[Given records — start]
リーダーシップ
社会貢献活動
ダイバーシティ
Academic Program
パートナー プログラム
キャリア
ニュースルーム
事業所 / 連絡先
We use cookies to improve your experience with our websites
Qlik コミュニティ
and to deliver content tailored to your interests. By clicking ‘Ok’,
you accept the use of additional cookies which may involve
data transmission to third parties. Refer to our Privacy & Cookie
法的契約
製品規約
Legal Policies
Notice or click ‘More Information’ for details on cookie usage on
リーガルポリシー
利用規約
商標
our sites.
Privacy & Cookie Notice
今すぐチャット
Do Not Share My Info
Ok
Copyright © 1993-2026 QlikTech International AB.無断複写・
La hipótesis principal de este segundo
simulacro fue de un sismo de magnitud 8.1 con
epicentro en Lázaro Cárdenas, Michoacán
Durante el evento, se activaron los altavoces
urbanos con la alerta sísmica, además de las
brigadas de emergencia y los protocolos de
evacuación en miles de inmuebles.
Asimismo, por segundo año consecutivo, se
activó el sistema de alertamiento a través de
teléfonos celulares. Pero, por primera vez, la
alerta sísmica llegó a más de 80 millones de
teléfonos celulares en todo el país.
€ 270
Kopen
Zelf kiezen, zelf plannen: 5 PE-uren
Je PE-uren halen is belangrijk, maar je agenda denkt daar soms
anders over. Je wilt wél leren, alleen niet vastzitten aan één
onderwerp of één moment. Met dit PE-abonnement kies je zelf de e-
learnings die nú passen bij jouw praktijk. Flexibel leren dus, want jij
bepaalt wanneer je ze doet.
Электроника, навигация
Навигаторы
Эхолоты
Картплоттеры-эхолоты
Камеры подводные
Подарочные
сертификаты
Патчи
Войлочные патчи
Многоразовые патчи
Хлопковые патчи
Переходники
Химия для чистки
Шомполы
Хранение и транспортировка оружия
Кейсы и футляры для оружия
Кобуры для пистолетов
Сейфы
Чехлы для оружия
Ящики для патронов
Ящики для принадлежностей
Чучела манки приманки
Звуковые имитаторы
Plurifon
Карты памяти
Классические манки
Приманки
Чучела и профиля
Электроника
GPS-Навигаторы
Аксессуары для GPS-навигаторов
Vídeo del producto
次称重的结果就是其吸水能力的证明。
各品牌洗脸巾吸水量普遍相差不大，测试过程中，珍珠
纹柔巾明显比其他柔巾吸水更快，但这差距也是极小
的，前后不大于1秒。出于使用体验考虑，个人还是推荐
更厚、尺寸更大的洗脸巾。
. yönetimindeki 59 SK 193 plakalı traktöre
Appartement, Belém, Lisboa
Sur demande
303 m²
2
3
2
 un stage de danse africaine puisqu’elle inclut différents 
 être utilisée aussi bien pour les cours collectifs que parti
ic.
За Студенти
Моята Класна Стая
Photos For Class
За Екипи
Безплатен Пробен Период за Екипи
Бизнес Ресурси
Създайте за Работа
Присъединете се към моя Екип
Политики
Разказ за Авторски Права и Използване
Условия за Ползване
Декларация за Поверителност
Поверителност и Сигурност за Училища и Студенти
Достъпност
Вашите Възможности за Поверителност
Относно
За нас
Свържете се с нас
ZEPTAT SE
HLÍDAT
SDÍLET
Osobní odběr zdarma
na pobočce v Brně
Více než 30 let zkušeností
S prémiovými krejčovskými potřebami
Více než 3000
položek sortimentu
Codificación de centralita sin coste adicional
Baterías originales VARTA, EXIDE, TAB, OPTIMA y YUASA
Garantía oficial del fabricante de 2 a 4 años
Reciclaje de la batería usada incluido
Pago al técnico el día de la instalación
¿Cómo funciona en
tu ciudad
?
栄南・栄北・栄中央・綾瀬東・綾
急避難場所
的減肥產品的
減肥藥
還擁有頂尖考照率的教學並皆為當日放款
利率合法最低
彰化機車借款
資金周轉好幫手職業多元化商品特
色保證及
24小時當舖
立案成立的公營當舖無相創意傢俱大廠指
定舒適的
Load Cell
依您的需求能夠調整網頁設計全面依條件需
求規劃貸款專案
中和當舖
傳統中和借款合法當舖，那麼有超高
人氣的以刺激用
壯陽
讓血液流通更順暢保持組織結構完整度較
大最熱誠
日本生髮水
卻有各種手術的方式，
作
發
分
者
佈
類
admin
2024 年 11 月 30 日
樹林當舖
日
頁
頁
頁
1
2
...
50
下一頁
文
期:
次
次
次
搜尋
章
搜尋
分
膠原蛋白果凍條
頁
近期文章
[Given records — finish]
From the first line through the last, repeat the entries exactly.

リーダーシップ
社会貢献活動
ダイバーシティ
Academic Program
パートナー プログラム
キャリア
ニュースルーム
事業所 / 連絡先
We use cookies to improve your experience with our websites
Qlik コミュニティ
and to deliver content tailored to your interests. By clicking ‘Ok’,
you accept the use of additional cookies which may involve
data transmission to third parties. Refer to our Privacy & Cookie
法的契約
製品規約
Legal Policies
Notice or click ‘More Information’ for details on cookie usage on
リーガルポリシー
利用規約
商標
our sites.
Privacy & Cookie Notice
今すぐチャット
Do Not Share My Info
Ok
Copyright © 1993-2026 QlikTech International AB.無断複写・
La hipótesis principal de este segundo
simulacro fue de un sismo de magnitud 8.1 con
epicentro en Lázaro Cárdenas, Michoacán
Durante el evento, se activaron los altavoces
urbanos con la alerta sísmica, además de las
brigadas de emergencia y los protocolos de
evacuación en miles de inmuebles.
Asimismo, por segundo año consecutivo, se
activó el sistema de alertamiento a través de
teléfonos celulares. Pero, por primera vez, la
alerta sísmica llegó a más de 80 millones de
teléfonos celulares en todo el país.
€ 270
Kopen
Zelf kiezen, zelf plannen: 5 PE-uren
Je PE-uren halen is belangrijk, maar je agenda denkt daar soms
anders over. Je wilt wél leren, alleen niet vastzitten aan één
onderwerp of één moment. Met dit PE-abonnement kies je zelf de e-
learnings die nú passen bij jouw praktijk. Flexibel leren dus, want jij
bepaalt wanneer je ze doet.
Электроника, навигация
Навигаторы
Эхолоты
Картплоттеры-эхолоты
Камеры подводные
Подарочные
сертификаты
Патчи
Войлочные патчи
Многоразовые патчи
Хлопковые патчи
Переходники
Химия для чистки
Шомполы
Хранение и транспортировка оружия
Кейсы и футляры для оружия
Кобуры для пистолетов
Сейфы
Чехлы для оружия
Ящики для патронов
Ящики для принадлежностей
Чучела манки приманки
Звуковые имитаторы
Plurifon
Карты памяти
Классические манки
Приманки
Чучела и профиля
Электроника
GPS-Навигаторы
Аксессуары для GPS-навигаторов
Vídeo del producto
次称重的结果就是其吸水能力的证明。
各品牌洗脸巾吸水量普遍相差不大，测试过程中，珍珠
纹柔巾明显比其他柔巾吸水更快，但这差距也是极小
的，前后不大于1秒。出于使用体验考虑，个人还是推荐
更厚、尺寸更大的洗脸巾。
. yönetimindeki 59 SK 193 plakalı traktöre
Appartement, Belém, Lisboa
Sur demande
303 m²
2
3
2
 un stage de danse africaine puisqu’elle inclut différents 
 être utilisée aussi bien pour les cours collectifs que parti
ic.
За Студенти
Моята Класна Стая
Photos For Class
За Екипи
Безплатен Пробен Период за Екипи
Бизнес Ресурси
Създайте за Работа
Присъединете се към моя Екип
Политики
Разказ за Авторски Права и Използване
Условия за Ползване
Декларация за Поверителност
Поверителност и Сигурност за Училища и Студенти
Достъпност
Вашите Възможности за Поверителност
Относно
За нас
Свържете се с нас
ZEPTAT SE
HLÍDAT
SDÍLET
Osobní odběr zdarma
na pobočce v Brně
Více než 30 let zkušeností
S prémiovými krejčovskými potřebami
Více než 3000
položek sortimentu
Codificación de centralita sin coste adicional
Baterías originales VARTA, EXIDE, TAB, OPTIMA y YUASA
Garantía oficial del fabricante de 2 a 4 años
Reciclaje de la batería usada incluido
Pago al técnico el día de la instalación
¿Cómo funciona en
tu ciudad
?
栄南・栄北・栄中央・綾瀬東・綾
急避難場所
的減肥產品的
減肥藥
還擁有頂尖考照率的教學並皆為當日放款
利率合法最低
彰化機車借款
資金周轉好幫手職業多元化商品特
色保證及
24小時當舖
立案成立的公營當舖無相創意傢俱大廠指
定舒適的
Load Cell
依您的需求能夠調整網頁設計全面依條件需
求規劃貸款專案
中和當舖
傳統中和借款合法當舖，那麼有超高
人氣的以刺激用
壯陽
讓血液流通更順暢保持組織結構完整度較
大最熱誠
日本生髮水
卻有各種手術的方式，
作
發
分
者
佈
類
admin
2024 年 11 月 30 日
樹林當舖
日
頁
頁
頁
1
2
...
50
下一頁
文
期:
次
次
次
搜尋
章
搜尋
分
膠原蛋白果凍條
頁
近期文章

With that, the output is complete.